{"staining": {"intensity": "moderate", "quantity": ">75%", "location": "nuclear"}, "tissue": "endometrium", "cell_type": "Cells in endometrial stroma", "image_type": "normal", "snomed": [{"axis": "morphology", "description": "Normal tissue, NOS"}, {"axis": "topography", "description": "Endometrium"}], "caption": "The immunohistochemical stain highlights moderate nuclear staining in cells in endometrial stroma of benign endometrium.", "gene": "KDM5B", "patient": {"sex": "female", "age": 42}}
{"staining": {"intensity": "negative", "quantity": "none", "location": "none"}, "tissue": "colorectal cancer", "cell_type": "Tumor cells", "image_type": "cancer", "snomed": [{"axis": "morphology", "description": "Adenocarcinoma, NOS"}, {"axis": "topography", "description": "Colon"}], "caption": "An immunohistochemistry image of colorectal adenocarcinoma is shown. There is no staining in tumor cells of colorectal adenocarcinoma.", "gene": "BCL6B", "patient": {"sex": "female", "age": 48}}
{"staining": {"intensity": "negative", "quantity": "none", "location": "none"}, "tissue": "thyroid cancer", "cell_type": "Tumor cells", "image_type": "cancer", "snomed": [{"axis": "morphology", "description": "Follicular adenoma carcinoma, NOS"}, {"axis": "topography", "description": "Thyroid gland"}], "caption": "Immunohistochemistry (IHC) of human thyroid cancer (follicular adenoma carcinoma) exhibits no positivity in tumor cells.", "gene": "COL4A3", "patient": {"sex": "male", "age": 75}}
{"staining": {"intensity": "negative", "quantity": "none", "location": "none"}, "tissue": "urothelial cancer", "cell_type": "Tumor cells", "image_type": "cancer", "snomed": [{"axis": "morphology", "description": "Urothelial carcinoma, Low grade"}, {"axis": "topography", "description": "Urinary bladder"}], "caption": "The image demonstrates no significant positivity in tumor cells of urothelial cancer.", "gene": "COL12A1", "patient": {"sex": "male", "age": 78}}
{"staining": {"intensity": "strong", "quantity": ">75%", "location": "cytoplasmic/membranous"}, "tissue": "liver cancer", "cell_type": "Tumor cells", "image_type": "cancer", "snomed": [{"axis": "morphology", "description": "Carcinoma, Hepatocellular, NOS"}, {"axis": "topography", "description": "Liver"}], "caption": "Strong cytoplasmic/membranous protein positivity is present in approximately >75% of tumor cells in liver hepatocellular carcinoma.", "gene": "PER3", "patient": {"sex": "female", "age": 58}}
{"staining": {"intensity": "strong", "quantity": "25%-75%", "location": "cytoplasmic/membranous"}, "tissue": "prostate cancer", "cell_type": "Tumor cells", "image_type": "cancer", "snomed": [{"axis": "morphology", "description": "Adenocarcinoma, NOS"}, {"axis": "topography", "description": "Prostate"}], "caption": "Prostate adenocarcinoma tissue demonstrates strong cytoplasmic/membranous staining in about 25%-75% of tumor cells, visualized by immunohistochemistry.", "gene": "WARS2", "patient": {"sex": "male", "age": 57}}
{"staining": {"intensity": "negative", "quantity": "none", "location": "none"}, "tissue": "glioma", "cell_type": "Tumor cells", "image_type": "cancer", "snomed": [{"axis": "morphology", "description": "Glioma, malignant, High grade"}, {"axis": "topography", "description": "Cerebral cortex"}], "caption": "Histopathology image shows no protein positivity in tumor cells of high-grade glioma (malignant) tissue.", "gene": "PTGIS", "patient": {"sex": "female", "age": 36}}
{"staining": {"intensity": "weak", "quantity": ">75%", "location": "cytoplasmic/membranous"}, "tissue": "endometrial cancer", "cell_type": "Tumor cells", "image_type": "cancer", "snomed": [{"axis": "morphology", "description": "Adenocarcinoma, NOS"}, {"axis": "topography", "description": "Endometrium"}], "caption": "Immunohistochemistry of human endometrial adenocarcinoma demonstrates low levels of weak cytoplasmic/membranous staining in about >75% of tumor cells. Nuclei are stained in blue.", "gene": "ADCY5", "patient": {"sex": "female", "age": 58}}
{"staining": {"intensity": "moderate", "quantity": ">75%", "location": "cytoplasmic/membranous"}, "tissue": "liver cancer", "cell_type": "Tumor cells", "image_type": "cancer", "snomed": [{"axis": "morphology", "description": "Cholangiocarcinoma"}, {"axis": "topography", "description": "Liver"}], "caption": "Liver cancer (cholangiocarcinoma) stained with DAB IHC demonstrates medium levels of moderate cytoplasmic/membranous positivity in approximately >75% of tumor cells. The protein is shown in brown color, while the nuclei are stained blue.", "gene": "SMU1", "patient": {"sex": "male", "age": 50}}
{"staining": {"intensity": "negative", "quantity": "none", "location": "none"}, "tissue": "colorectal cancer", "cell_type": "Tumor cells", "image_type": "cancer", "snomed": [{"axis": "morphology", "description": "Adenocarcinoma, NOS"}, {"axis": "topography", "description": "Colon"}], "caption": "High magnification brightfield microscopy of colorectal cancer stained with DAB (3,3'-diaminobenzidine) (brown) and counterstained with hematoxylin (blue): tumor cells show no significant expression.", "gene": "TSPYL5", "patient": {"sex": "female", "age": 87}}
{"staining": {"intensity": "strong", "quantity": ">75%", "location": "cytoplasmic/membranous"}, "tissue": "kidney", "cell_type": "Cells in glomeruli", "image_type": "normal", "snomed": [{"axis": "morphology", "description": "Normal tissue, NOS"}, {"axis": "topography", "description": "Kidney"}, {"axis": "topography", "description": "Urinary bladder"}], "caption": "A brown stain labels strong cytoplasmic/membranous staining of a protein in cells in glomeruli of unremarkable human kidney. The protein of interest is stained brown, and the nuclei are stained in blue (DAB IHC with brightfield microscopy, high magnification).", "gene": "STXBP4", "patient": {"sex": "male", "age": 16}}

● ● ● ●

Would you please write out, exactly and with no other lines, the stretch of the listing above from the line containing "(IHC) of human" through the line containing "adenocarcinoma tissue demonstrates"?

{"staining": {"intensity": "negative", "quantity": "none", "location": "none"}, "tissue": "thyroid cancer", "cell_type": "Tumor cells", "image_type": "cancer", "snomed": [{"axis": "morphology", "description": "Follicular adenoma carcinoma, NOS"}, {"axis": "topography", "description": "Thyroid gland"}], "caption": "Immunohistochemistry (IHC) of human thyroid cancer (follicular adenoma carcinoma) exhibits no positivity in tumor cells.", "gene": "COL4A3", "patient": {"sex": "male", "age": 75}}
{"staining": {"intensity": "negative", "quantity": "none", "location": "none"}, "tissue": "urothelial cancer", "cell_type": "Tumor cells", "image_type": "cancer", "snomed": [{"axis": "morphology", "description": "Urothelial carcinoma, Low grade"}, {"axis": "topography", "description": "Urinary bladder"}], "caption": "The image demonstrates no significant positivity in tumor cells of urothelial cancer.", "gene": "COL12A1", "patient": {"sex": "male", "age": 78}}
{"staining": {"intensity": "strong", "quantity": ">75%", "location": "cytoplasmic/membranous"}, "tissue": "liver cancer", "cell_type": "Tumor cells", "image_type": "cancer", "snomed": [{"axis": "morphology", "description": "Carcinoma, Hepatocellular, NOS"}, {"axis": "topography", "description": "Liver"}], "caption": "Strong cytoplasmic/membranous protein positivity is present in approximately >75% of tumor cells in liver hepatocellular carcinoma.", "gene": "PER3", "patient": {"sex": "female", "age": 58}}
{"staining": {"intensity": "strong", "quantity": "25%-75%", "location": "cytoplasmic/membranous"}, "tissue": "prostate cancer", "cell_type": "Tumor cells", "image_type": "cancer", "snomed": [{"axis": "morphology", "description": "Adenocarcinoma, NOS"}, {"axis": "topography", "description": "Prostate"}], "caption": "Prostate adenocarcinoma tissue demonstrates strong cytoplasmic/membranous staining in about 25%-75% of tumor cells, visualized by immunohistochemistry.", "gene": "WARS2", "patient": {"sex": "male", "age": 57}}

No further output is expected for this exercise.